I don't want to start a vendor bashing thread, so I will just say I would recommend a mill with a higher price tag.

The bearings in our quill need replacing after a year.

Bill

Stephen Pereira
02-05-2011, 8:48 PM
I would suggest a knee mill instead of a mill/drill. One of the main diffrences is that you can raise or lower the table( z axis) without loosing your location . In addition a knee mill gives you more room between the spindle and table. Oh.. and while you are at it don't forget to buy a DRO..you'll be glad you did.

Scott T Smith
02-05-2011, 10:07 PM
I would suggest a knee mill instead of a mill/drill. One of the main diffrences is that you can raise or lower the table( z axis) without loosing your location . In addition a knee mill gives you more room between the spindle and table. Oh.. and while you are at it don't forget to buy a DRO..you'll be glad you did.

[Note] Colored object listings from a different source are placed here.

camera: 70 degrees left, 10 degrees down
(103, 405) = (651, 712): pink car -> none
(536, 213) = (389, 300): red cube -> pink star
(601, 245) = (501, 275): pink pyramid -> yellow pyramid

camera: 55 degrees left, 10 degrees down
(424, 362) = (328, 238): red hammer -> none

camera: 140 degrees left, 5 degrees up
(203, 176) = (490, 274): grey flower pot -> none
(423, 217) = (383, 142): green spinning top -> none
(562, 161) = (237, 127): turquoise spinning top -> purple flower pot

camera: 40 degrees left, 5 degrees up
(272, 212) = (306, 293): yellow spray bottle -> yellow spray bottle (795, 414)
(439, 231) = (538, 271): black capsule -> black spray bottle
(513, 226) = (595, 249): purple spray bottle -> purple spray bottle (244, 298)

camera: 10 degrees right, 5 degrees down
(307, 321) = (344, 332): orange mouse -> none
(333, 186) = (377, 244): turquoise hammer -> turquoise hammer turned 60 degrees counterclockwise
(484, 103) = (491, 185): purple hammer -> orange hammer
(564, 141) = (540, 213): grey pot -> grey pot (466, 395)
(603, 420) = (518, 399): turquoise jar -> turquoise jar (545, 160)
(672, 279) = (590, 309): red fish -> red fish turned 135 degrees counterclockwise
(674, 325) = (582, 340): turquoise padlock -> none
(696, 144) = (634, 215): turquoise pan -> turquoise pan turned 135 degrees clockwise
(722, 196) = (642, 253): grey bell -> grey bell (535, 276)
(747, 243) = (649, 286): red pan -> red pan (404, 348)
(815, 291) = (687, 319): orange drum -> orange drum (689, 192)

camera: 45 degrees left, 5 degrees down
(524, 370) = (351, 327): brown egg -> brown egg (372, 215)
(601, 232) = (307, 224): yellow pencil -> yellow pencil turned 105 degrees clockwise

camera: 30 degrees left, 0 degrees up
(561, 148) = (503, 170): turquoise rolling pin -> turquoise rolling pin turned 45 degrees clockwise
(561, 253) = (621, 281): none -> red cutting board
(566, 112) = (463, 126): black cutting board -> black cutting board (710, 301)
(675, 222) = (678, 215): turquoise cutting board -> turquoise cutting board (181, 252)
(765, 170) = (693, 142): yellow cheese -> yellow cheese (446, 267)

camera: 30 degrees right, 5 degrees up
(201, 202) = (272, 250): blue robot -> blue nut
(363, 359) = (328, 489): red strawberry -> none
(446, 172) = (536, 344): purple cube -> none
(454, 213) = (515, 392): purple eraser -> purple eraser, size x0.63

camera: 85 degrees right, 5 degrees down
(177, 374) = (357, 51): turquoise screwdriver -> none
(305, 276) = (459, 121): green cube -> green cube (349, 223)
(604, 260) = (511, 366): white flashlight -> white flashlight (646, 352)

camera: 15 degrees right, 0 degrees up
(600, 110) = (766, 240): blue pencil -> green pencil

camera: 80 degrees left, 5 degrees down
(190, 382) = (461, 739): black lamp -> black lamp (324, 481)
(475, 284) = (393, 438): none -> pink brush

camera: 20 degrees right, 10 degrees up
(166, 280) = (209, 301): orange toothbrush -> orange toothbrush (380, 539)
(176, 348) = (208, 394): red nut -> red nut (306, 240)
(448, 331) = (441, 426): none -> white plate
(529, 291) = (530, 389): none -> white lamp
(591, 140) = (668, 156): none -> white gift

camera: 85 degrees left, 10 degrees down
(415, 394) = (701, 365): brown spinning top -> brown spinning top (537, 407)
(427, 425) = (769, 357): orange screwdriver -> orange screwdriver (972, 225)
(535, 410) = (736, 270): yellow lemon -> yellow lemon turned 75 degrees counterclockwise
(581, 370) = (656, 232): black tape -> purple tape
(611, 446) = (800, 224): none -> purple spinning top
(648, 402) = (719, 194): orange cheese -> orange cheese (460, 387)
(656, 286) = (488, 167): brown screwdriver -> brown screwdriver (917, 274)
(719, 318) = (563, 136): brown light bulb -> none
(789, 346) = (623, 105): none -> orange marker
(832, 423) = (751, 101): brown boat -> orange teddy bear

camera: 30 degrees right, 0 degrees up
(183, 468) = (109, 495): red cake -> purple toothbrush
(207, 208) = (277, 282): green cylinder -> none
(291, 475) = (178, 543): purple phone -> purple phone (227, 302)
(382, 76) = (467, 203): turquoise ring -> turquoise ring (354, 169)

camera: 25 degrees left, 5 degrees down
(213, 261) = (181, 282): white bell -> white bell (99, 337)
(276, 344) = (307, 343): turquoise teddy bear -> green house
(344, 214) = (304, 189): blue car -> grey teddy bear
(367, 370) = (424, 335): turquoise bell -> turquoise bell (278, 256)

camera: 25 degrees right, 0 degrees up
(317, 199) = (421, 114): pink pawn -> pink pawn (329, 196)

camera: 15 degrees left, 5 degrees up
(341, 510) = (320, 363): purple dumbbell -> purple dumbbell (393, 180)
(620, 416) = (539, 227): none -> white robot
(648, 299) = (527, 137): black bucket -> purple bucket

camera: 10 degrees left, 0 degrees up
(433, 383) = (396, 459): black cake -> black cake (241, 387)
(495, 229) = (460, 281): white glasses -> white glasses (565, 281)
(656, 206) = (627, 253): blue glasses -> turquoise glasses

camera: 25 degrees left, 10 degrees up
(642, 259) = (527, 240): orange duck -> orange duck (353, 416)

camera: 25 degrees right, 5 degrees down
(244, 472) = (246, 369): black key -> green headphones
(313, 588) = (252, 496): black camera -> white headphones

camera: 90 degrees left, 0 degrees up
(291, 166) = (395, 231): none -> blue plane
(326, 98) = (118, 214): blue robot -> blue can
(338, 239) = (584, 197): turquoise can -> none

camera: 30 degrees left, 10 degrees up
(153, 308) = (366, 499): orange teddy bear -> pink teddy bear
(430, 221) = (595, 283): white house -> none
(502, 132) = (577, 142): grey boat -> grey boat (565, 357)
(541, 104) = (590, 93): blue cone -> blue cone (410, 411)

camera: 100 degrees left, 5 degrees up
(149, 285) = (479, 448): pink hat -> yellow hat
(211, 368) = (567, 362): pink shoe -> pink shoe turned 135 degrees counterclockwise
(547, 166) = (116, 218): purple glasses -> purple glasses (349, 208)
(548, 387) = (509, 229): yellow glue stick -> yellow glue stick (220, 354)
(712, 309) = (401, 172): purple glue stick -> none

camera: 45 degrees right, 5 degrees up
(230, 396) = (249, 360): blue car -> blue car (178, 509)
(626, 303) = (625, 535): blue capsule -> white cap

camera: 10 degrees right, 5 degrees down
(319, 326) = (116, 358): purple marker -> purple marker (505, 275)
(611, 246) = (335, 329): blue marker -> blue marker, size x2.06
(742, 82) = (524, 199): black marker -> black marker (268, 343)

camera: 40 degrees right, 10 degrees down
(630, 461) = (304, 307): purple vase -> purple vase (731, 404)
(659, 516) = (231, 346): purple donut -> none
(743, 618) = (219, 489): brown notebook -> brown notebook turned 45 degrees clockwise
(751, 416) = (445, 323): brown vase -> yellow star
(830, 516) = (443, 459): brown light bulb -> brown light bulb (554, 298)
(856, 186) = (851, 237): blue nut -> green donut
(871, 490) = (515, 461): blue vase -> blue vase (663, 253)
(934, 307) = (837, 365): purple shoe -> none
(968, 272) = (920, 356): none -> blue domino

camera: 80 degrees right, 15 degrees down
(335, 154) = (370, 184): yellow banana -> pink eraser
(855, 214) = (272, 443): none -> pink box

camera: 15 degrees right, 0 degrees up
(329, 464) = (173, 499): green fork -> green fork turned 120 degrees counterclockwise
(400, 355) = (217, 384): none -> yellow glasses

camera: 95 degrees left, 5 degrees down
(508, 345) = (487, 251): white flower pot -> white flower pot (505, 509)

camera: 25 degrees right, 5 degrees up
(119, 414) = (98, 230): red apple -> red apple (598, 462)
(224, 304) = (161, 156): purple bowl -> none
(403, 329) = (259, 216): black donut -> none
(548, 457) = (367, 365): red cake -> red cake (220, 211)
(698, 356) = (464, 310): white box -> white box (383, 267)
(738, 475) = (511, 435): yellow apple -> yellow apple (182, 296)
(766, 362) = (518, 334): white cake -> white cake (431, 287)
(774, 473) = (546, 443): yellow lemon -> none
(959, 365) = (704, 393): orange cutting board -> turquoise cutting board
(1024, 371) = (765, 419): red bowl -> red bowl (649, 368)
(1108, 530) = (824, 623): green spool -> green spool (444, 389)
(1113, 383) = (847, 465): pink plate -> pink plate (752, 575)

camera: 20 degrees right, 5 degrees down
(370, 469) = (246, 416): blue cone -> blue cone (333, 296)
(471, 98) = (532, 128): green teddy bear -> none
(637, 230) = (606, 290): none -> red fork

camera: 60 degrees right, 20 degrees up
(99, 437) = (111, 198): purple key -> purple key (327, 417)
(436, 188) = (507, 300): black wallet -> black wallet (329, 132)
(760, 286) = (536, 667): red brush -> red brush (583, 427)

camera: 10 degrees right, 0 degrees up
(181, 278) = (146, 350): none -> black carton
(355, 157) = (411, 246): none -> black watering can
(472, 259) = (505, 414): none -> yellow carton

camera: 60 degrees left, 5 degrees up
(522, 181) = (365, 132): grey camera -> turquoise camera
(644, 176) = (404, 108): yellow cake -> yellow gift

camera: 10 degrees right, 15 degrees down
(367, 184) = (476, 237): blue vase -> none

+1. I would add a power feeder as well. The knee mills maintain a much tighter tolerance than the mill drills, and are typically higher HP. Plus there is a ton of tooling available used (or even imported new) for the basic Bridgeport clone knee mill.

Stephen Pereira
02-06-2011, 1:07 AM
+1 for the power feed..AND.. a Kurt vise..let's see..DRO, power feed, Kurt vise..that adds about $2K to the price of your basic mill. You will spend more $$ on tooling than you did for the basic machine.

Keith Outten
02-06-2011, 12:18 PM
I think most woodworkers would be happy with a bench top Mill/Drill, they normally sell for under $1k.
I own a Grizzly bench top Mill/Drill and although it isn't a knee mill it is a solid machine that continues to serve me well. I did purchase the aftermarket power feed for the table and I found an inexpensive 6" vise that is made by Jet that does a pretty good job considering it isn't a milling machine style vise.

Tooling for a mill is very expensive and I doubt that the majority really need to purchase all of the goodies that you need for serious metal working to make a mill/drill worthwhile. My mill has been a great addition to my shop, I would never consider going back to a dril press again.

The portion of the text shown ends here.